[INSTRUCTIONS FOR THE TASK] Restate all of the entries exactly. Any picture in them should be skipped.

[MATERIAL FOR THIS TASK]

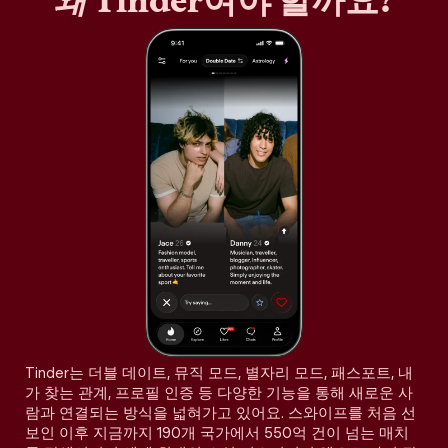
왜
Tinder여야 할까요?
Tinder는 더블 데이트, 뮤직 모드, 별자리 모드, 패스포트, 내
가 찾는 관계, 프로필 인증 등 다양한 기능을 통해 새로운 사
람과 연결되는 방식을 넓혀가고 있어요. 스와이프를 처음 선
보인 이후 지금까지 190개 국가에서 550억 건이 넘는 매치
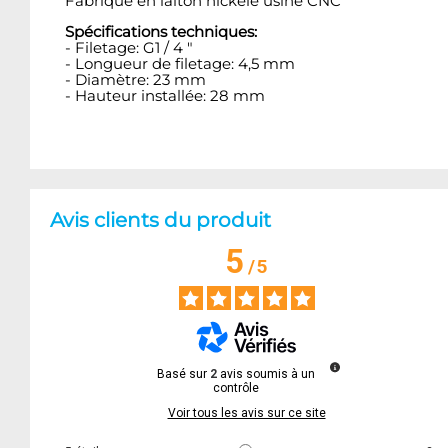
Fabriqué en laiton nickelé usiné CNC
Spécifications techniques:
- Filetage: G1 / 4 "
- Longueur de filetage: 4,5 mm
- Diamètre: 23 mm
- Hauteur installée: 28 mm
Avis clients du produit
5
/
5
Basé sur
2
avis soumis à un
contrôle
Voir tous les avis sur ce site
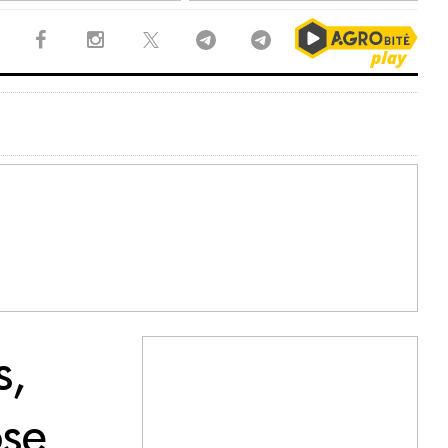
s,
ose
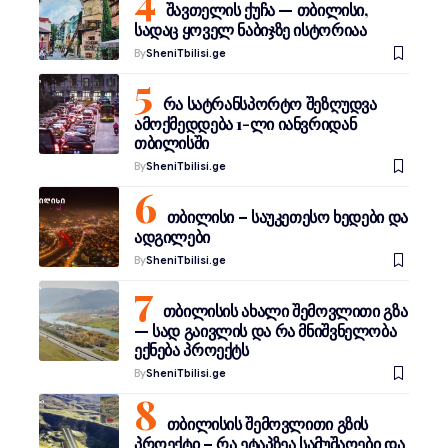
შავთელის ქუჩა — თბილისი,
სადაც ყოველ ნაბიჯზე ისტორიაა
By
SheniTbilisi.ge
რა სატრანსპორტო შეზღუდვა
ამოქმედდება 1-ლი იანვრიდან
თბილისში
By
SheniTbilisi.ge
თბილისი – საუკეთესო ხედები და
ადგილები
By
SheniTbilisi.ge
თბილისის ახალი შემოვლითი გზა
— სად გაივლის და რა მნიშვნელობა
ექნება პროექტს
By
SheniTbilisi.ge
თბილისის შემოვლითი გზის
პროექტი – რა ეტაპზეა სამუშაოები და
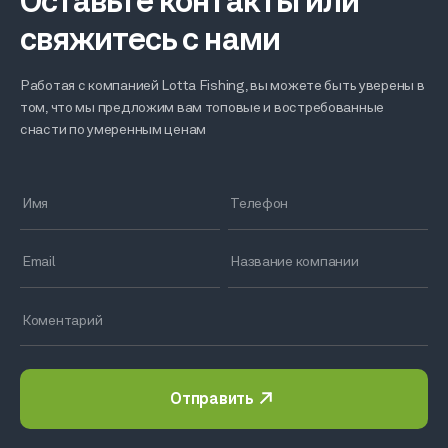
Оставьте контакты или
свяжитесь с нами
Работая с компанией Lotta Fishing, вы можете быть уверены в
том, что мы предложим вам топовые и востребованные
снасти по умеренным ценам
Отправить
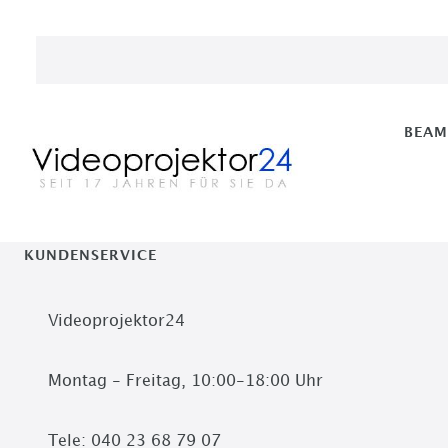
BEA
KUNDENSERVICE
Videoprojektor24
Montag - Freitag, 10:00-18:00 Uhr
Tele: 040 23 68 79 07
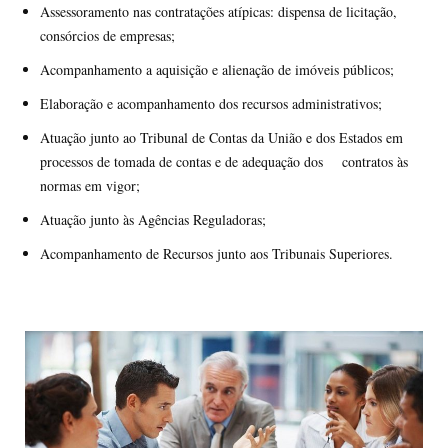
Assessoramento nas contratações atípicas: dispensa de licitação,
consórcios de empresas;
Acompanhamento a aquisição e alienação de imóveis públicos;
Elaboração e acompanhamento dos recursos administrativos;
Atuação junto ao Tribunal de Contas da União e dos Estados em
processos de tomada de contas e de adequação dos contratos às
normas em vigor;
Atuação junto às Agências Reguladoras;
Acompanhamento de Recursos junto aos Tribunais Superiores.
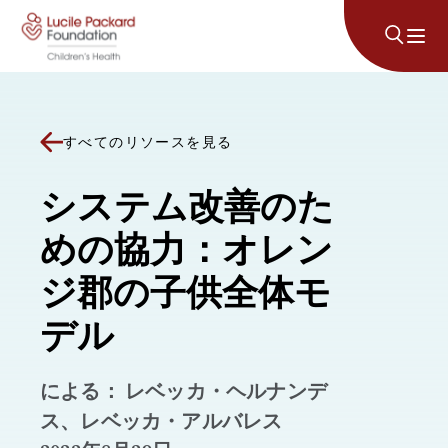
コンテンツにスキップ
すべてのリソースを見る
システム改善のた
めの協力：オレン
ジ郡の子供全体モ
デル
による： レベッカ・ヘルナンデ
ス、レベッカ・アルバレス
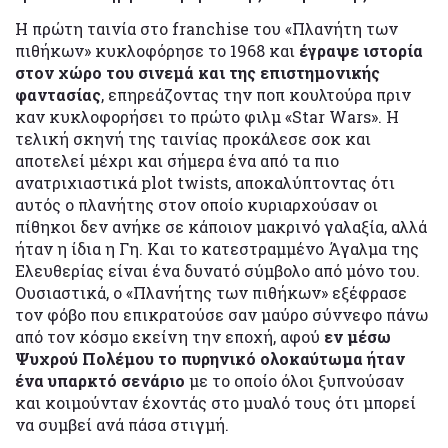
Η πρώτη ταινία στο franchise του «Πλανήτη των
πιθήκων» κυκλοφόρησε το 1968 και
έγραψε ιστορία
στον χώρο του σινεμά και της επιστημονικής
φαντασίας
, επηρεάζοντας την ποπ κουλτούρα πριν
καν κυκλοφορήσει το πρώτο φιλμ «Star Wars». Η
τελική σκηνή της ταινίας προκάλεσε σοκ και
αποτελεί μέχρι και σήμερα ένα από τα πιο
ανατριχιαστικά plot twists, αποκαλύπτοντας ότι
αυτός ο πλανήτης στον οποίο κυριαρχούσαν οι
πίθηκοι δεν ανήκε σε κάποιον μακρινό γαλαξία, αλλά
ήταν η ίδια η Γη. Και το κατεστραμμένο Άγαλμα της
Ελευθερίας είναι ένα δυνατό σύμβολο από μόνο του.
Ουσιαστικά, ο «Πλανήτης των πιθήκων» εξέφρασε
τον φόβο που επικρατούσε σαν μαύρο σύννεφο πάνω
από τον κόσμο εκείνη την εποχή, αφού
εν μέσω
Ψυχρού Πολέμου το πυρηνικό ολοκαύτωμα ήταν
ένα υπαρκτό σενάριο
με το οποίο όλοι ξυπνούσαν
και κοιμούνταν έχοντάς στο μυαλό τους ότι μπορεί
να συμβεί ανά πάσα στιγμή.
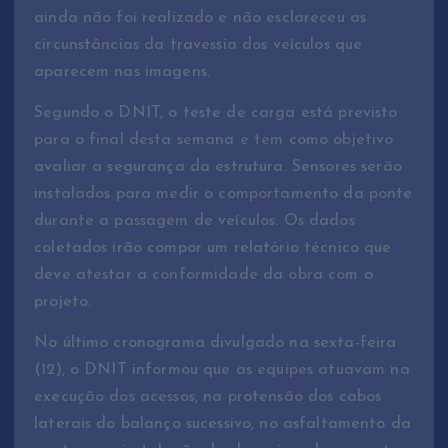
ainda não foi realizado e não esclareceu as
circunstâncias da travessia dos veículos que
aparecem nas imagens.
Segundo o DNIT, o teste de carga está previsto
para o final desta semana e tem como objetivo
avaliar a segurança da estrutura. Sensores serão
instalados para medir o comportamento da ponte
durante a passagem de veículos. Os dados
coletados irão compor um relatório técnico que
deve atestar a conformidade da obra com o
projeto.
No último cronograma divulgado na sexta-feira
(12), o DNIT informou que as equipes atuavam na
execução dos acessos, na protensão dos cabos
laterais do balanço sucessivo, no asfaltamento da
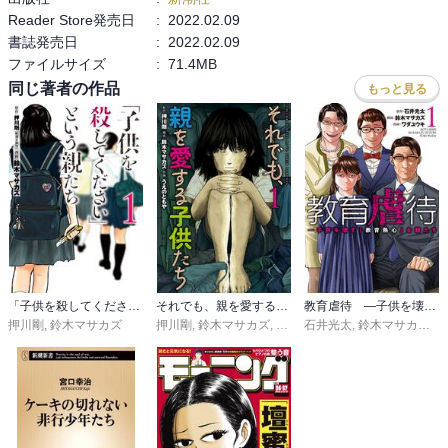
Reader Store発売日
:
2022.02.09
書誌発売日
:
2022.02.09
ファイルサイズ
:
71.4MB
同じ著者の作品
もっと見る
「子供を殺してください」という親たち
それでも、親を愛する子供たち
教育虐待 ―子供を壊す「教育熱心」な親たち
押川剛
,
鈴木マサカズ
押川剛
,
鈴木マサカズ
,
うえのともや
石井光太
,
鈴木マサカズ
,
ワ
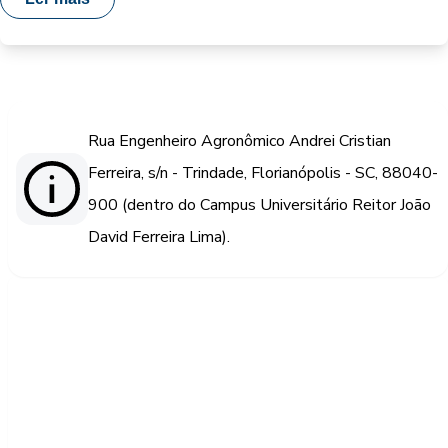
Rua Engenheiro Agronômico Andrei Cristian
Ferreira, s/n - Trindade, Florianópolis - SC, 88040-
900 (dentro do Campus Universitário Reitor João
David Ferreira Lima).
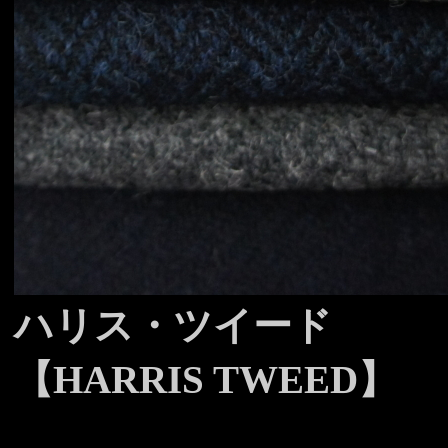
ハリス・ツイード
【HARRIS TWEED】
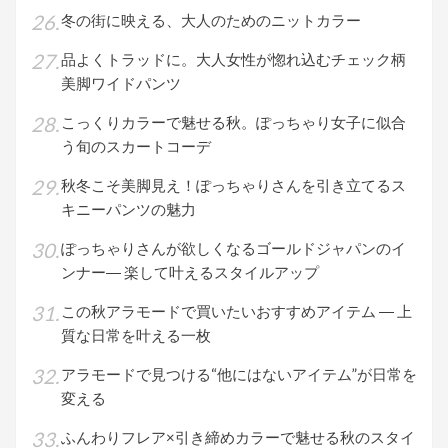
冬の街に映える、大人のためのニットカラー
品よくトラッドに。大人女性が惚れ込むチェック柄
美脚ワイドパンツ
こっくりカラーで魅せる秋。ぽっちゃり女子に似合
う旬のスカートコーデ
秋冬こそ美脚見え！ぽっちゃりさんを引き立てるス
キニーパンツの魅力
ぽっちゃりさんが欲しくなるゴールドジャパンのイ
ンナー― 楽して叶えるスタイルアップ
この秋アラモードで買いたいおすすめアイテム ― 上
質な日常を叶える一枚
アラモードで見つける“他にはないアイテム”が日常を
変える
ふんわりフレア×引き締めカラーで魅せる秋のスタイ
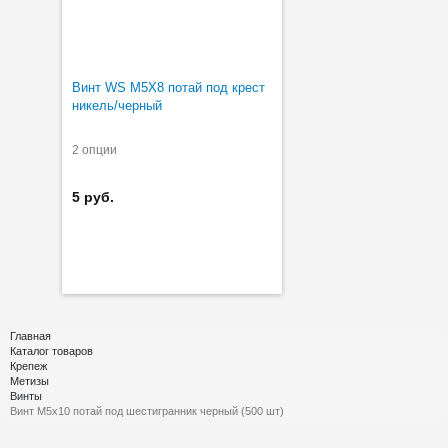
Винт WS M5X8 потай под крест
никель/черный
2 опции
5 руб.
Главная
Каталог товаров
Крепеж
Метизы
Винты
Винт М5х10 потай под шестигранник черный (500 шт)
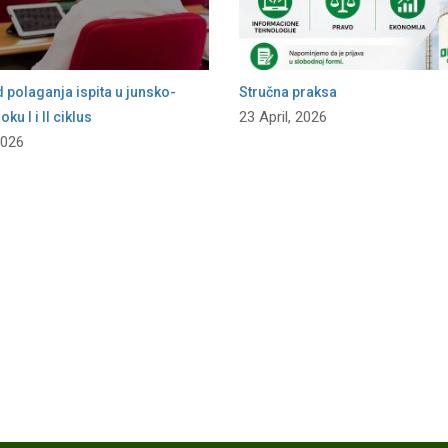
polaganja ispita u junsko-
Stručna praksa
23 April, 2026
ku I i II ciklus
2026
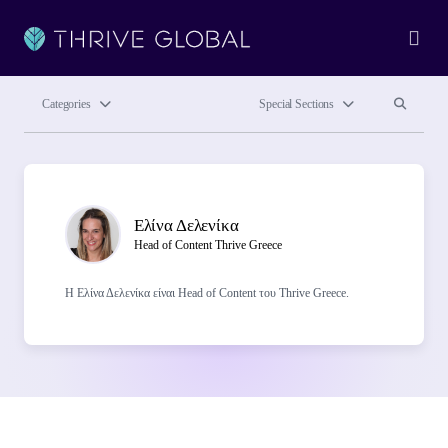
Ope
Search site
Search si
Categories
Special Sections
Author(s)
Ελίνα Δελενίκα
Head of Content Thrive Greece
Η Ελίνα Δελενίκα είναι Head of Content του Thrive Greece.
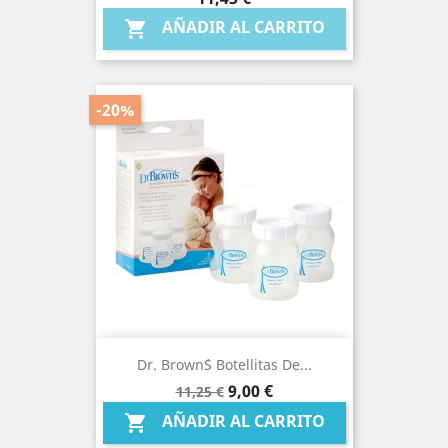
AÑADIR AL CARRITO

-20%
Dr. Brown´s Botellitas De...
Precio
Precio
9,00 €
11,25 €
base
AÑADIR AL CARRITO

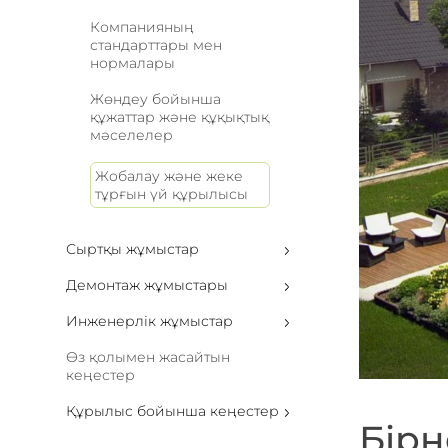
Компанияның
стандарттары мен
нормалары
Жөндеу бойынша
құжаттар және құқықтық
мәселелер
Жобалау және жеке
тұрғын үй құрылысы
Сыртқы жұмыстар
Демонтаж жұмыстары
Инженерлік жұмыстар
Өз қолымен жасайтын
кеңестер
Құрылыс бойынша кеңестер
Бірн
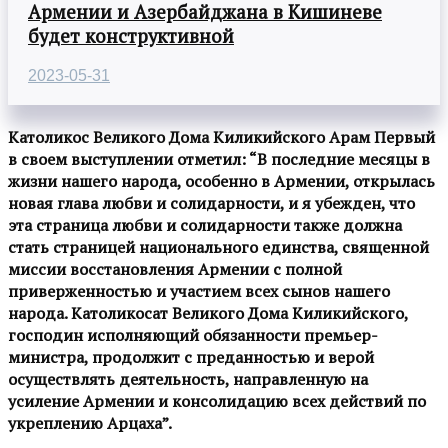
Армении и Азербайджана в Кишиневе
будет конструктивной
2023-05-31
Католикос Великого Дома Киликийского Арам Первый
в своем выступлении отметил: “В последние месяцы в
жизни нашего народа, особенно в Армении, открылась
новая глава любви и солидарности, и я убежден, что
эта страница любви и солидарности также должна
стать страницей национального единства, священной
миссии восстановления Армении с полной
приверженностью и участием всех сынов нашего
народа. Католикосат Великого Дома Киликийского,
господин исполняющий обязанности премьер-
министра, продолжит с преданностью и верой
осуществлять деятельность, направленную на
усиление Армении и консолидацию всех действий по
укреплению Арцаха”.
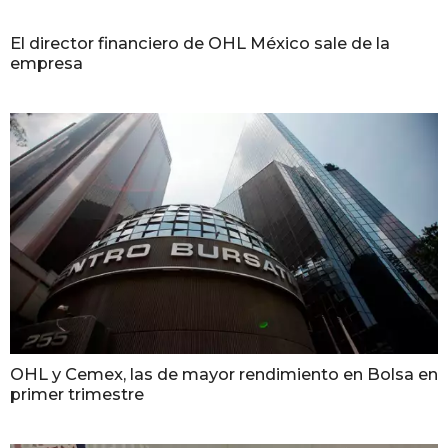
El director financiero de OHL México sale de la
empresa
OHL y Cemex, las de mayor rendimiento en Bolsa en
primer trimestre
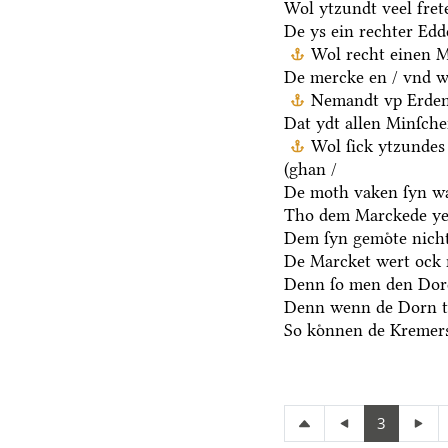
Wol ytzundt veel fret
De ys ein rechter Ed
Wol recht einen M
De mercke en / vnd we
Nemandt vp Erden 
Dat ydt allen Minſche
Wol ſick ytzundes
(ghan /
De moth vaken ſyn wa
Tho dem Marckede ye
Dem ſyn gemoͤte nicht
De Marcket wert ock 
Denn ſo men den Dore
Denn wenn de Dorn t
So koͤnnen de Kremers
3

[OUTPUT BELOW]
왜
Tinder여야 할까요?
Tinder는 더블 데이트, 뮤직 모드, 별자리 모드, 패스포트, 내
가 찾는 관계, 프로필 인증 등 다양한 기능을 통해 새로운 사
람과 연결되는 방식을 넓혀가고 있어요. 스와이프를 처음 선
보인 이후 지금까지 190개 국가에서 550억 건이 넘는 매치
Fabriqué en laiton nickelé usiné CNC
Spécifications techniques:
- Filetage: G1 / 4 "
- Longueur de filetage: 4,5 mm
- Diamètre: 23 mm
- Hauteur installée: 28 mm
Avis clients du produit
5
/
5
Basé sur
2
avis soumis à un
contrôle
Voir tous les avis sur ce site
s,
ose
შავთელის ქუჩა — თბილისი,
სადაც ყოველ ნაბიჯზე ისტორიაა
By
SheniTbilisi.ge
რა სატრანსპორტო შეზღუდვა
ამოქმედდება 1-ლი იანვრიდან
თბილისში
By
SheniTbilisi.ge
თბილისი – საუკეთესო ხედები და
ადგილები
By
SheniTbilisi.ge
თბილისის ახალი შემოვლითი გზა
— სად გაივლის და რა მნიშვნელობა
ექნება პროექტს
By
SheniTbilisi.ge
თბილისის შემოვლითი გზის
პროექტი – რა ეტაპზეა სამუშაოები და
Оставьте контакты или
свяжитесь с нами
Работая с компанией Lotta Fishing, вы можете быть уверены в
том, что мы предложим вам топовые и востребованные
снасти по умеренным ценам
Отправить
BEA
KUNDENSERVICE
Videoprojektor24
Montag - Freitag, 10:00-18:00 Uhr
Tele: 040 23 68 79 07
Assessoramento nas contratações atípicas: dispensa de licitação,
consórcios de empresas;
Acompanhamento a aquisição e alienação de imóveis públicos;
Elaboração e acompanhamento dos recursos administrativos;
Atuação junto ao Tribunal de Contas da União e dos Estados em
processos de tomada de contas e de adequação dos contratos às
normas em vigor;
Atuação junto às Agências Reguladoras;
Acompanhamento de Recursos junto aos Tribunais Superiores.
コンテンツにスキップ
すべてのリソースを見る
システム改善のた
めの協力：オレン
ジ郡の子供全体モ
デル
による： レベッカ・ヘルナンデ
ス、レベッカ・アルバレス
Η πρώτη ταινία στο franchise του «Πλανήτη των
πιθήκων» κυκλοφόρησε το 1968 και
έγραψε ιστορία
στον χώρο του σινεμά και της επιστημονικής
φαντασίας
, επηρεάζοντας την ποπ κουλτούρα πριν
καν κυκλοφορήσει το πρώτο φιλμ «Star Wars». Η
τελική σκηνή της ταινίας προκάλεσε σοκ και
αποτελεί μέχρι και σήμερα ένα από τα πιο
ανατριχιαστικά plot twists, αποκαλύπτοντας ότι
αυτός ο πλανήτης στον οποίο κυριαρχούσαν οι
πίθηκοι δεν ανήκε σε κάποιον μακρινό γαλαξία, αλλά
ήταν η ίδια η Γη. Και το κατεστραμμένο Άγαλμα της
Ελευθερίας είναι ένα δυνατό σύμβολο από μόνο του.
Ουσιαστικά, ο «Πλανήτης των πιθήκων» εξέφρασε
τον φόβο που επικρατούσε σαν μαύρο σύννεφο πάνω
από τον κόσμο εκείνη την εποχή, αφού
εν μέσω
Ψυχρού Πολέμου το πυρηνικό ολοκαύτωμα ήταν
ένα υπαρκτό σενάριο
με το οποίο όλοι ξυπνούσαν
και κοιμούνταν έχοντάς στο μυαλό τους ότι μπορεί
να συμβεί ανά πάσα στιγμή.
ainda não foi realizado e não esclareceu as
circunstâncias da travessia dos veículos que
aparecem nas imagens.
Segundo o DNIT, o teste de carga está previsto
para o final desta semana e tem como objetivo
avaliar a segurança da estrutura. Sensores serão
instalados para medir o comportamento da ponte
durante a passagem de veículos. Os dados
coletados irão compor um relatório técnico que
deve atestar a conformidade da obra com o
projeto.
No último cronograma divulgado na sexta-feira
(12), o DNIT informou que as equipes atuavam na
execução dos acessos, na protensão dos cabos
laterais do balanço sucessivo, no asfaltamento da
Reader Store発売日
:
2022.02.09
書誌発売日
:
2022.02.09
ファイルサイズ
:
71.4MB
同じ著者の作品
もっと見る
「子供を殺してください」という親たち
それでも、親を愛する子供たち
教育虐待 ―子供を壊す「教育熱心」な親たち
押川剛
,
鈴木マサカズ
押川剛
,
鈴木マサカズ
,
うえのともや
石井光太
,
鈴木マサカズ
,
ワ
Rua Engenheiro Agronômico Andrei Cristian
Ferreira, s/n - Trindade, Florianópolis - SC, 88040-
900 (dentro do Campus Universitário Reitor João
David Ferreira Lima).
ハリス・ツイード
【HARRIS TWEED】
冬の街に映える、大人のためのニットカラー
品よくトラッドに。大人女性が惚れ込むチェック柄
美脚ワイドパンツ
こっくりカラーで魅せる秋。ぽっちゃり女子に似合
う旬のスカートコーデ
秋冬こそ美脚見え！ぽっちゃりさんを引き立てるス
キニーパンツの魅力
ぽっちゃりさんが欲しくなるゴールドジャパンのイ
ンナー― 楽して叶えるスタイルアップ
この秋アラモードで買いたいおすすめアイテム ― 上
質な日常を叶える一枚
アラモードで見つける“他にはないアイテム”が日常を
変える
ふんわりフレア×引き締めカラーで魅せる秋のスタイ
Винт WS M5X8 потай под крест
никель/черный
2 опции
5 руб.
Главная
Каталог товаров
Крепеж
Метизы
Винты
Винт М5х10 потай под шестигранник черный (500 шт)
polaganja ispita u junsko-
Stručna praksa
23 April, 2026
ku I i II ciklus
2026
Ope
Search site
Search si
Categories
Special Sections
Author(s)
Ελίνα Δελενίκα
Head of Content Thrive Greece
Η Ελίνα Δελενίκα είναι Head of Content του Thrive Greece.
AÑADIR AL CARRITO

-20%
Dr. Brown´s Botellitas De...
Precio
Precio
9,00 €
11,25 €
base
AÑADIR AL CARRITO

Компанияның
стандарттары мен
нормалары
Жөндеу бойынша
құжаттар және құқықтық
мәселелер
Жобалау және жеке
тұрғын үй құрылысы
Сыртқы жұмыстар
Демонтаж жұмыстары
Инженерлік жұмыстар
Өз қолымен жасайтын
кеңестер
Құрылыс бойынша кеңестер
Бірн
Армении и Азербайджана в Кишиневе
будет конструктивной
2023-05-31
Католикос Великого Дома Киликийского Арам Первый
в своем выступлении отметил: “В последние месяцы в
жизни нашего народа, особенно в Армении, открылась
новая глава любви и солидарности, и я убежден, что
эта страница любви и солидарности также должна
стать страницей национального единства, священной
миссии восстановления Армении с полной
приверженностью и участием всех сынов нашего
народа. Католикосат Великого Дома Киликийского,
господин исполняющий обязанности премьер-
министра, продолжит с преданностью и верой
осуществлять деятельность, направленную на
усиление Армении и консолидацию всех действий по
укреплению Арцаха”.
El director financiero de OHL México sale de la
empresa
OHL y Cemex, las de mayor rendimiento en Bolsa en
primer trimestre
Wol ytzundt veel fret
De ys ein rechter Ed
Wol recht einen M
De mercke en / vnd we
Nemandt vp Erden 
Dat ydt allen Minſche
Wol ſick ytzundes
(ghan /
De moth vaken ſyn wa
Tho dem Marckede ye
Dem ſyn gemoͤte nicht
De Marcket wert ock 
Denn ſo men den Dore
Denn wenn de Dorn t
So koͤnnen de Kremers
3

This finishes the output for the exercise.